──────── Material shown
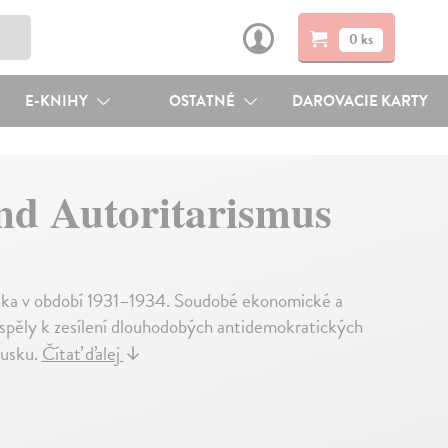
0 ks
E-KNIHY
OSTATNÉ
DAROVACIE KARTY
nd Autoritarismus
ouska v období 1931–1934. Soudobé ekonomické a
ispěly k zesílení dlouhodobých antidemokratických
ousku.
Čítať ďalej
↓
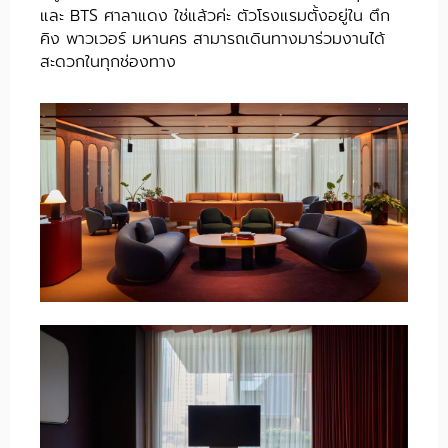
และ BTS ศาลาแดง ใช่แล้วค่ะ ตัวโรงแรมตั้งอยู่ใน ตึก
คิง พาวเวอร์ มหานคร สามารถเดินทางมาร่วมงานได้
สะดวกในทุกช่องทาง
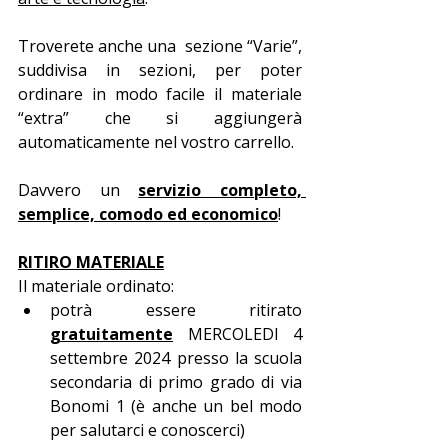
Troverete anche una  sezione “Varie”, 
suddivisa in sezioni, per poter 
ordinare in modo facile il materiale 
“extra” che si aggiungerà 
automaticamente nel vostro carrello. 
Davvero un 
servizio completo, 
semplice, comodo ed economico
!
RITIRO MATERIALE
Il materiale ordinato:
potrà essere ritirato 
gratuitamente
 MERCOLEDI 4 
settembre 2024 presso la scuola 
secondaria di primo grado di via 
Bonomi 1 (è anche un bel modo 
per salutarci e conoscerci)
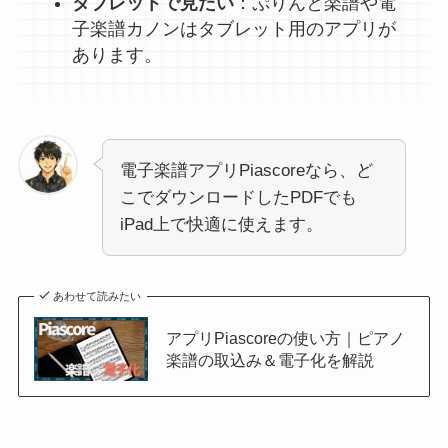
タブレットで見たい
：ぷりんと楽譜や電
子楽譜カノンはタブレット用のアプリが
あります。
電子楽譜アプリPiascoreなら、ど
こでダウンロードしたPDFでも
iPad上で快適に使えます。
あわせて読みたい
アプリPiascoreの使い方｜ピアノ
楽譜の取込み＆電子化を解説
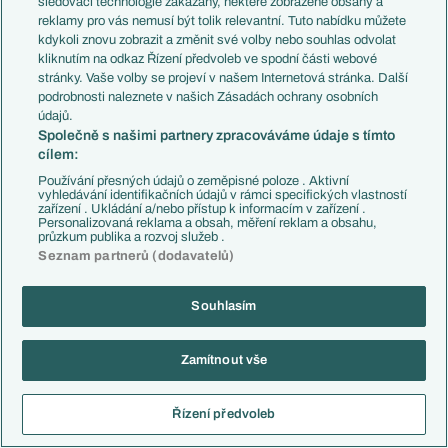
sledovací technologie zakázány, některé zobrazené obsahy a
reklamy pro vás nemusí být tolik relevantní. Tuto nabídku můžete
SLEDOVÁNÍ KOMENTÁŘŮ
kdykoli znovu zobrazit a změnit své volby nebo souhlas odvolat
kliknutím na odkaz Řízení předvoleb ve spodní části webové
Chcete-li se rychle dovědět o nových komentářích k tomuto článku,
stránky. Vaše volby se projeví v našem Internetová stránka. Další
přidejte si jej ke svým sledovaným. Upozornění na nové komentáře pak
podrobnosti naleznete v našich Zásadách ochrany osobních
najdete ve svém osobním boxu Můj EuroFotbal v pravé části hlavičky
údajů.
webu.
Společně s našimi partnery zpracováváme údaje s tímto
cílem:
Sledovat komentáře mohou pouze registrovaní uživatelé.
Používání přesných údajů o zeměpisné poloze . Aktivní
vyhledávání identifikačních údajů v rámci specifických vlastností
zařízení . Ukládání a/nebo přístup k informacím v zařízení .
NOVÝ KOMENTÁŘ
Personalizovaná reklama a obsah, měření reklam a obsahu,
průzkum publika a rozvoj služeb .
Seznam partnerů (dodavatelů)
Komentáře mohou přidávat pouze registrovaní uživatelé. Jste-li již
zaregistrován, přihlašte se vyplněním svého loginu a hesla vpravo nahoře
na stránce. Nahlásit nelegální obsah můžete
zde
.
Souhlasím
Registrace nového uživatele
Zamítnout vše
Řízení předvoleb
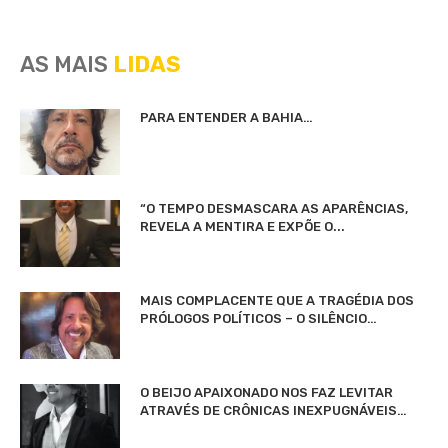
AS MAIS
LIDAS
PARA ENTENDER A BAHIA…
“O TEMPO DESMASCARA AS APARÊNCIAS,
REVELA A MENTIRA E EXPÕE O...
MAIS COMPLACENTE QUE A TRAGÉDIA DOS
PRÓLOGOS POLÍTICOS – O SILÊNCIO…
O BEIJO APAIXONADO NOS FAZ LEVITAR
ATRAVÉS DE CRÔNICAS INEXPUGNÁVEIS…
────────────────
» Work instruction: Rewrite the text read from all of the records above as a single numbered list with one line per item, leaving out any blank lines. Don't include the pictures or their markers in the answer.

» Output for this task:
1. 0 ks
2. E-KNIHY
3. OSTATNÉ
4. DAROVACIE KARTY
5. nd Autoritarismus
6. ouska v období 1931–1934. Soudobé ekonomické a
7. ispěly k zesílení dlouhodobých antidemokratických
8. ousku.
9. Čítať ďalej
10. ↓
11. และ BTS ศาลาแดง ใช่แล้วค่ะ ตัวโรงแรมตั้งอยู่ใน ตึก
12. คิง พาวเวอร์ มหานคร สามารถเดินทางมาร่วมงานได้
13. สะดวกในทุกช่องทาง
14. Troverete anche una  sezione “Varie”, 
15. suddivisa in sezioni, per poter 
16. ordinare in modo facile il materiale 
17. “extra” che si aggiungerà 
18. automaticamente nel vostro carrello. 
19. Davvero un 
20. servizio completo, 
21. semplice, comodo ed economico
22. !
23. RITIRO MATERIALE
24. Il materiale ordinato:
25. potrà essere ritirato 
26. gratuitamente
27.  MERCOLEDI 4 
28. settembre 2024 presso la scuola 
29. secondaria di primo grado di via 
30. Bonomi 1 (è anche un bel modo 
31. per salutarci e conoscerci)
32. タブレットで見たい
33. ：ぷりんと楽譜や電
34. 子楽譜カノンはタブレット用のアプリが
35. あります。
36. 電子楽譜アプリPiascoreなら、ど
37. こでダウンロードしたPDFでも
38. iPad上で快適に使えます。
39. あわせて読みたい
40. アプリPiascoreの使い方｜ピアノ
41. 楽譜の取込み＆電子化を解説
42. sledovací technologie zakázány, některé zobrazené obsahy a
43. reklamy pro vás nemusí být tolik relevantní. Tuto nabídku můžete
44. SLEDOVÁNÍ KOMENTÁŘŮ
45. kdykoli znovu zobrazit a změnit své volby nebo souhlas odvolat
46. kliknutím na odkaz Řízení předvoleb ve spodní části webové
47. Chcete-li se rychle dovědět o nových komentářích k tomuto článku,
48. stránky. Vaše volby se projeví v našem Internetová stránka. Další
49. přidejte si jej ke svým sledovaným. Upozornění na nové komentáře pak
50. podrobnosti naleznete v našich Zásadách ochrany osobních
51. najdete ve svém osobním boxu Můj EuroFotbal v pravé části hlavičky
52. údajů.
53. webu.
54. Společně s našimi partnery zpracováváme údaje s tímto
55. cílem:
56. Sledovat komentáře mohou pouze registrovaní uživatelé.
57. Používání přesných údajů o zeměpisné poloze . Aktivní
58. vyhledávání identifikačních údajů v rámci specifických vlastností
59. zařízení . Ukládání a/nebo přístup k informacím v zařízení .
60. NOVÝ KOMENTÁŘ
61. Personalizovaná reklama a obsah, měření reklam a obsahu,
62. průzkum publika a rozvoj služeb .
63. Seznam partnerů (dodavatelů)
64. Komentáře mohou přidávat pouze registrovaní uživatelé. Jste-li již
65. zaregistrován, přihlašte se vyplněním svého loginu a hesla vpravo nahoře
66. na stránce. Nahlásit nelegální obsah můžete
67. zde
68. .
69. Souhlasím
70. Registrace nového uživatele
71. Zamítnout vše
72. Řízení předvoleb
73. AS MAIS
74. LIDAS
75. PARA ENTENDER A BAHIA…
76. “O TEMPO DESMASCARA AS APARÊNCIAS,
77. REVELA A MENTIRA E EXPÕE O...
78. MAIS COMPLACENTE QUE A TRAGÉDIA DOS
79. PRÓLOGOS POLÍTICOS – O SILÊNCIO…
80. O BEIJO APAIXONADO NOS FAZ LEVITAR
81. ATRAVÉS DE CRÔNICAS INEXPUGNÁVEIS…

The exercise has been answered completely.